I am studying Electrical Engineering and I came across one definition of the volt being defined as follows:
V = J / C
Where "V" is voltage measured in "volts", "J" is energy measured in "joules" and "C" is charge measured in "coulombs". If this definition is correct, it would appear that a 10 V battery should be able to produce 10 joules of energy per coulomb of charge. My question is, what is the relationship between volts and Mechanical Energy?
The reason I bring this up, is because if we assume that the acceleration due to gravity is 10 m/s², the amount of energy required to move 1 kg of water a distance of 1 meter vertically is equivalent to 10 joules. I used the following formula:
F = m * a = (1 kg) * (10 m/s²) = 10 newtons.
W = F * d = (10 N) * (1 m) = 10 joules.
Does this mean that using a 10 V battery, I should be able to create a device that is able to move 1 kg of water a distance of 1 meter up in the air? I am trying to better understand the relationship of volts as a difference in Electrical Potential between two points in space and somehow using this potential to move objects with a certain mass a certain distance. Perhaps I am mixing different physics concepts together. Any insight into this would be appreciated. Cheers.
Best Answer
Well yes, energy is energy. The only problem is converting it from one form of energy to another form of energy.
And you cannot take a random battery with 10 V. It has to have enough charge to be able to do the work.
So in a perfect world, you would build some magic mechanism, which would be able to lift something at 100 % efficiency when you supply it with 10 V. You want to lift 1 kg up 1 m, so you need approximately 10 J.
How much charge would you need? Well 1 C, but that's not a really useful measure you usually get with a battery. Most of the time you get something like amperehours or watthours. 1 Ah is equal to 3600 C (1 A is 1 C per second). So your battery would just need to have 1/3600 Ah. Or 2.8 mWh. This is so little energy - your phone could do this work surely 20000 times before running out of juice.

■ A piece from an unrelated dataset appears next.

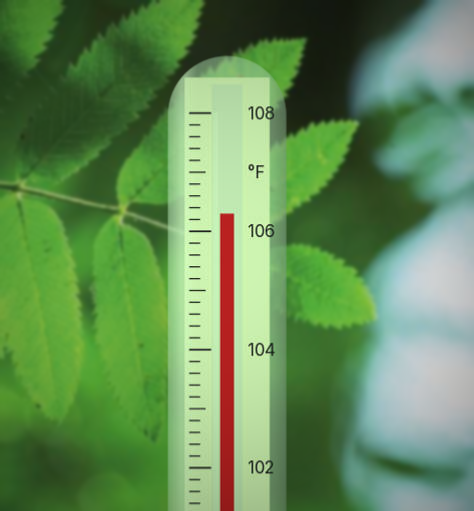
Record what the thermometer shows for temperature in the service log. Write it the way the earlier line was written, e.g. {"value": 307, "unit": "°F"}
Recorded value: {"value": 106.3, "unit": "°F"}
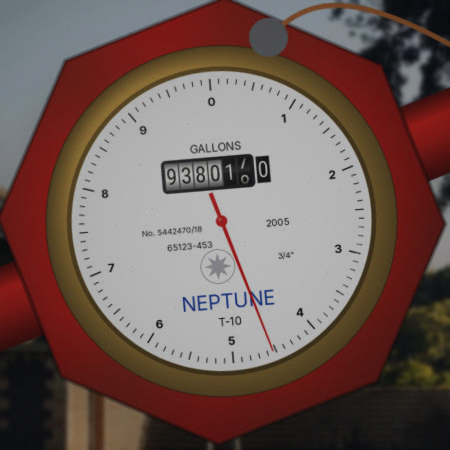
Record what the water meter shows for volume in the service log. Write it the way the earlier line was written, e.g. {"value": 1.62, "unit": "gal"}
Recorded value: {"value": 9380174.5, "unit": "gal"}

But your phone is running on 3.6 V - the voltage doesn't really matter (it will in a practical application), if you restate the equation, you will get J = V * C, so if you have less voltage you just need more charge to get the same energy.
Problem is, in reality you will have losses everywhere and you might get something like 80 % efficiency (conversion losses, friction in the mechanic) or something and so you will need more energy to do the work.
Devices like this do exist - they are called elevators.